The result is a recipe that makes vaes practical solutions to this important problem. Empirically, our methods significantly outperform state-of-the-art baselines on several real-world datasets, including two recently proposed neural-network approaches.”
“The multinomial likelihood is less well studied in the context of latent-factor models such as matrix factorization and autoencoders. A notable exception is the collaborative competitive filtering (CCF) model [53] and its successors, which take advantage of more fine-grained information about what options were presented to which users. (If such information is available, it can also be incorporated into our vae-based approach.) We believe the multinomial distribution is well suited to modeling click data. The likelihood of the click matrix (Eq. 2) rewards the model for putting probability mass on the non-zero entries in xu . But the model has a limited budget of probability mass, since π(zu ) must sum to 1; the items must compete for this limited budget [53]. The model should therefore assign more probability mass to items that are more likely to be clicked. To the extent that it can, it will perform well under the top-N ranking loss that recommender systems are commonly evaluated on.”

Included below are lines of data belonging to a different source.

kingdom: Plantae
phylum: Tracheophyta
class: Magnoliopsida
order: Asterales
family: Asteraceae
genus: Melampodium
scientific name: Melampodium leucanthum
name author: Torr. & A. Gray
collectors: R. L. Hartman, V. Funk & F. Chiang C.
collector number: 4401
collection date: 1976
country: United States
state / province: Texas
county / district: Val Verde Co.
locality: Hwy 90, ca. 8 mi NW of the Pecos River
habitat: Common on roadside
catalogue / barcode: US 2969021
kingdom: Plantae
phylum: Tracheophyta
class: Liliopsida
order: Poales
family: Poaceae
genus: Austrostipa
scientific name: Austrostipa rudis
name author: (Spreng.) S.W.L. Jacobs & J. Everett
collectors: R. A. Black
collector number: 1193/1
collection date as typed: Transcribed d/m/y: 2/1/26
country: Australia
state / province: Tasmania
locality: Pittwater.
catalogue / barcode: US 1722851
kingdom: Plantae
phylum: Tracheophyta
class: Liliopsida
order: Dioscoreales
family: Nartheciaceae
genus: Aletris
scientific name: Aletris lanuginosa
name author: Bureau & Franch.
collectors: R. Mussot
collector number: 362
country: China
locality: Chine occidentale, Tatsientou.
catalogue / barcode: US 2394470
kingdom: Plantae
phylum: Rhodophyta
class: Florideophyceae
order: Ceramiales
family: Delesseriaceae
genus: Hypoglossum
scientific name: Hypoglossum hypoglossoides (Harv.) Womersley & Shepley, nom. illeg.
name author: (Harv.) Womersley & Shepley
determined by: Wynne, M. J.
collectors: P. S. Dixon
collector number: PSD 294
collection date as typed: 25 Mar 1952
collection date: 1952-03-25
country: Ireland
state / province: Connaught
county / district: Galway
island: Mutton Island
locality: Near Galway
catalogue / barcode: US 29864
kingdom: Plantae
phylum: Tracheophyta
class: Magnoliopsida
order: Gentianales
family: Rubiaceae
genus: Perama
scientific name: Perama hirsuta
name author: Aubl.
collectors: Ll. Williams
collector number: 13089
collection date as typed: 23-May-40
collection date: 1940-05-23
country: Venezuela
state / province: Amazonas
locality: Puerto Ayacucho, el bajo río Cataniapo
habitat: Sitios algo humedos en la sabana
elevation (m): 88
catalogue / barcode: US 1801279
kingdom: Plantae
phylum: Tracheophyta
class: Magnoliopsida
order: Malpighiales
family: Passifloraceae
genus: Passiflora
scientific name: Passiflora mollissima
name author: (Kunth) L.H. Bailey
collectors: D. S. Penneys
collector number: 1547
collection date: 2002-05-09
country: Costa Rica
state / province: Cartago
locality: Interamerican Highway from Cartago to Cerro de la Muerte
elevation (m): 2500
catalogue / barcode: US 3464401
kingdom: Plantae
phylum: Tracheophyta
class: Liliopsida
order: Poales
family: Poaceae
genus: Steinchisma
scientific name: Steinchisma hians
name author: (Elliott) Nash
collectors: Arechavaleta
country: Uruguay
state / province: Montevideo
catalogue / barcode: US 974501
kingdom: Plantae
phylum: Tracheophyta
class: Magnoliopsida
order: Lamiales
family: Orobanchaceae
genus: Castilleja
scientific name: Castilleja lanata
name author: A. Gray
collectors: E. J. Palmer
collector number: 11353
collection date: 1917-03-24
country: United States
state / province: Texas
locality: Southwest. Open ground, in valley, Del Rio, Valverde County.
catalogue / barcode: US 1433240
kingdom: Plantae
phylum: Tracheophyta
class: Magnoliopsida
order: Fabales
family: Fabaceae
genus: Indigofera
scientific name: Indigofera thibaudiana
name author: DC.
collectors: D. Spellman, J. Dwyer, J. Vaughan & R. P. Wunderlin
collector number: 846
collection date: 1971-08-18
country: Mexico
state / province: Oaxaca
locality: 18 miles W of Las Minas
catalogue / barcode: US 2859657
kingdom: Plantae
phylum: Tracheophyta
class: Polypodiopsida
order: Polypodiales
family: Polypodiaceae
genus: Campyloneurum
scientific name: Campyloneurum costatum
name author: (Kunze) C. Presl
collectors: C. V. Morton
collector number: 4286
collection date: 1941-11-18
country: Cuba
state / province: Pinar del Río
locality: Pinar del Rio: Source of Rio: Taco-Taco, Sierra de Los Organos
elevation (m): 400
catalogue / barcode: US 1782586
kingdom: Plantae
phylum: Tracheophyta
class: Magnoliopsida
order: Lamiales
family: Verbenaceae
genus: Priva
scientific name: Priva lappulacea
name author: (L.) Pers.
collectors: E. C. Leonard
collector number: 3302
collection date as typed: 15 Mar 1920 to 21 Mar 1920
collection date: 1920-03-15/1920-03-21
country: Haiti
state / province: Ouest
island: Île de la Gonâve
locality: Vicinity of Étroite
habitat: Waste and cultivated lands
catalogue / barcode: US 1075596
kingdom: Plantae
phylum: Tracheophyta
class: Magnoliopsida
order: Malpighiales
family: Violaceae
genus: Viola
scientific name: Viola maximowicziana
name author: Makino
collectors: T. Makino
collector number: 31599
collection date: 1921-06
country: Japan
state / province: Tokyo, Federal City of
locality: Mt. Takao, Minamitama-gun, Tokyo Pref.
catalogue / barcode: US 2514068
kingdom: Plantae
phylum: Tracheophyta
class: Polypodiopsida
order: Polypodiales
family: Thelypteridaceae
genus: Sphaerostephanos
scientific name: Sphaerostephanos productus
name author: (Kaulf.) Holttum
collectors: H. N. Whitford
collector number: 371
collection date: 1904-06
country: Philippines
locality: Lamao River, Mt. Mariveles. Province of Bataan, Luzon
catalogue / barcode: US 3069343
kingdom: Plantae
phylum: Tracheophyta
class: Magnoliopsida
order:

“Neural networks for collaborative filtering. Early work on neural-network-based collaborative filtering models focus on explicit feedback data and evaluates on the task of rating predictions [11, 39, 41, 54]. The importance of implicit feedback has been gradually recognized, and consequently most recent research, such as this work, has focused on it. The two papers that are most closely related to our approaches are collaborative denoising autoencoder [51] and neural collaborative filtering [14].
Collaborative denoising autoencoder (cdae) [51] augments the standard denoising autoencoder, described in Section 2.3, by adding a per-user latent factor to the input. The number of parameters of the cdae model grows linearly with both the number of users as well as the number of items, making it more prone to overfitting. In contrast, the number of parameters in the vae grows linearly with the number of items. The cdae also requires additional optimization to obtain the latent factor for unseen users to make prediction. In the paper, the authors investigate the Gaussian and logistic likelihood loss functions — as we show, the multinomial likelihood is significantly more robust for use in recommender systems. Neural collaborative filtering (ncf) [14] explore a model with non-linear interactions between the user and item latent factors rather than the commonly used dot product. The authors demonstrate improvements of ncf over standard baselines on two small datasets. Similar to cdae, the number of parameters of ncf also grows linearly with both the number of users as well as items. We find that this becomes problematic for much larger datasets. We compare with both cdae and ncf in Section 4.”